--- Selected extract ---

Let us first of all load the dataset, import everything needed, and take a look at the top rows of this dataset.

In [None]:
import numpy as np
import pandas as pd
from sklearn.model_selection import train_test_split
import matplotlib.pyplot as plt
import matplotlib.colors
import seaborn as sns
sns.set_style("whitegrid", {'axes.grid' : False})
from sklearn.neighbors import KNeighborsRegressor

df = pd.read_csv('../input/wine-reviews/winemag-data-130k-v2.csv')
df.head(3)

<a id="sec1"></a>
<h1 style="background-color:darkorange; color:black" >-> 1. Find and visualize Missing Values</h1>

First of all, we should clarify, what exactly missing values are. Missing data occurs, when a specific value wasn't measured, can't be measured, or got lost due to any mistakes. In numpy and pandas, we distinguish between the two following types of missing values (aka null values):

* **None:** numpy arrays and pandas series with *dtype: 'object'* contain **None** values, if missing values occur.

--- Data lines ---

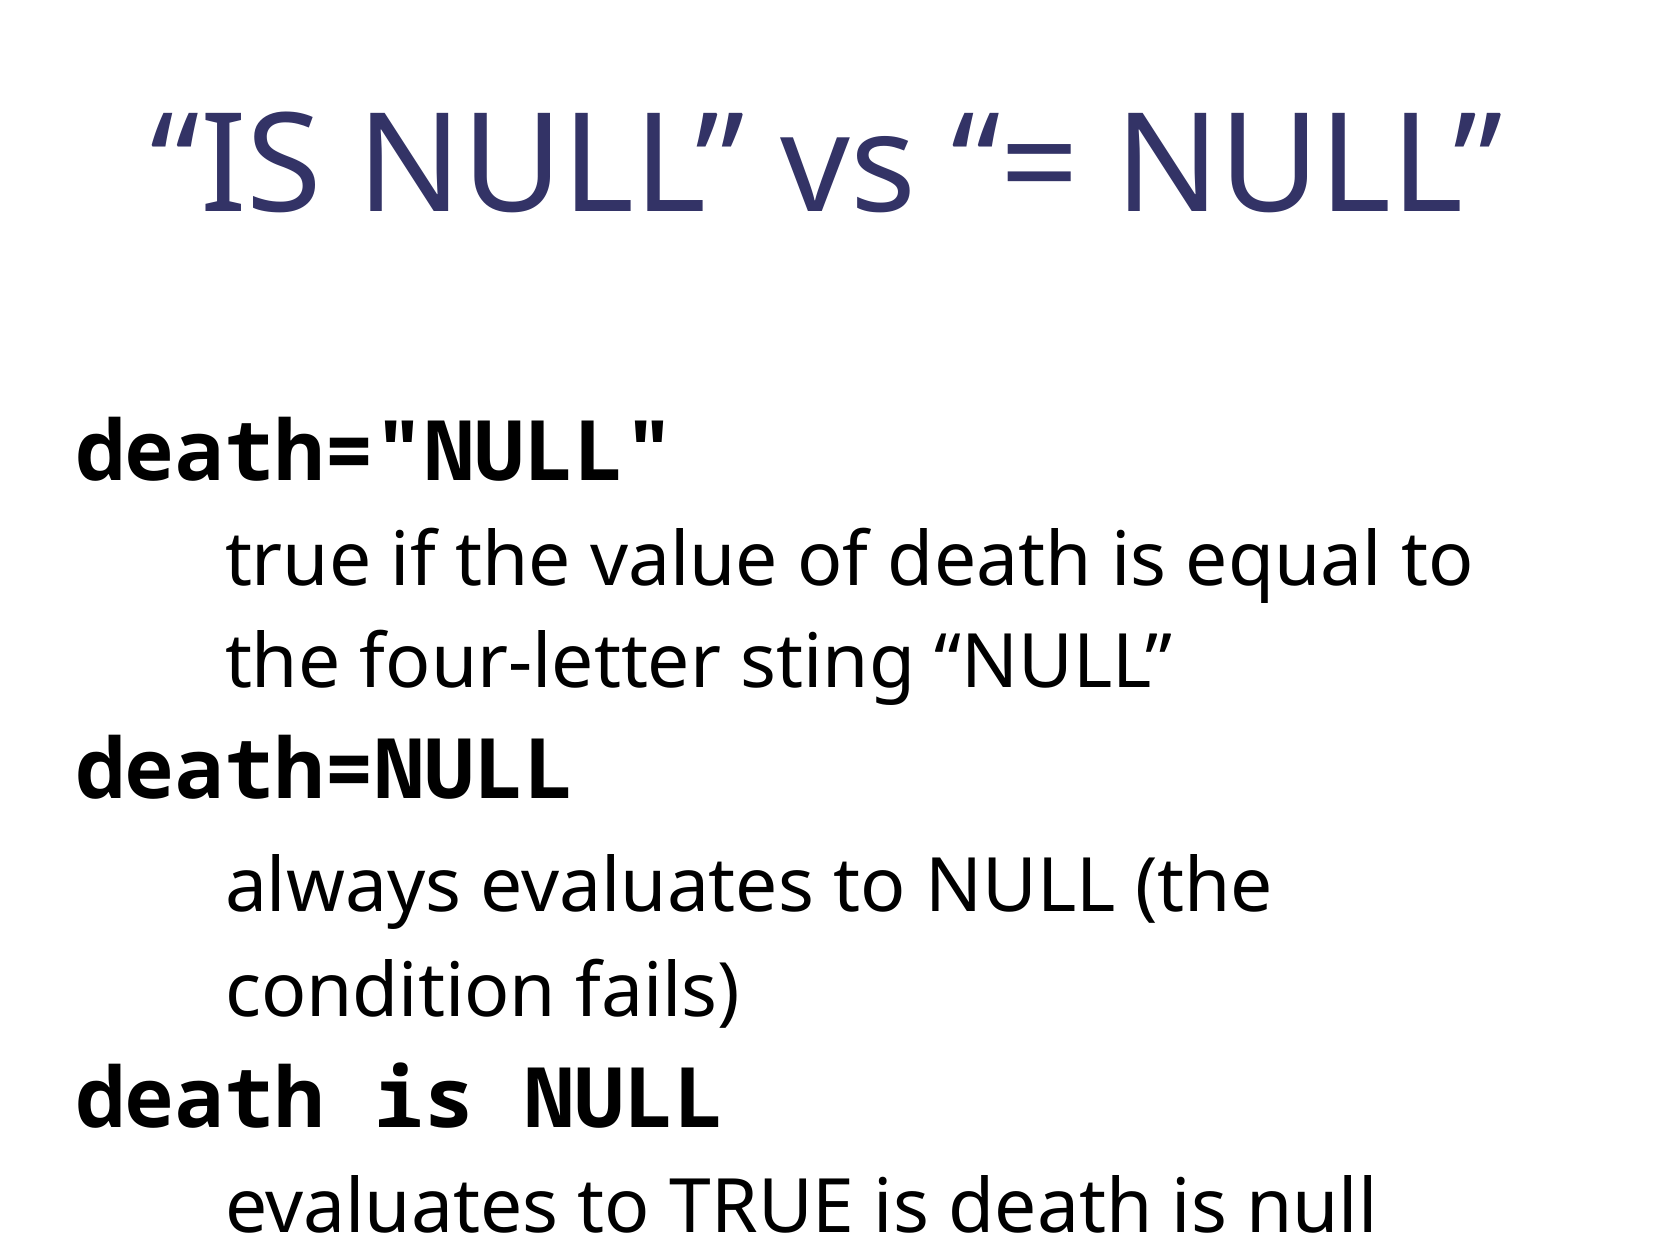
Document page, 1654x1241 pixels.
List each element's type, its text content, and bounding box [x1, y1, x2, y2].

---

### Tasks and exercises:
1. In the missing-values notebook excerpt above, write out the passage starting with "from sklearn.neighbors import" and going on through "missing values occur.".
2. According to the missing-values notebook excerpt, what do numpy arrays and pandas series with dtype 'object' contain when missing values occur?

### Set of answers:
1.
from sklearn.neighbors import KNeighborsRegressor

df = pd.read_csv('../input/wine-reviews/winemag-data-130k-v2.csv')
df.head(3)

<a id="sec1"></a>
<h1 style="background-color:darkorange; color:black" >-> 1. Find and visualize Missing Values</h1>

First of all, we should clarify, what exactly missing values are. Missing data occurs, when a specific value wasn't measured, can't be measured, or got lost due to any mistakes. In numpy and pandas, we distinguish between the two following types of missing values (aka null values):

* **None:** numpy arrays and pandas series with *dtype: 'object'* contain **None** values, if missing values occur.

2. They contain None values.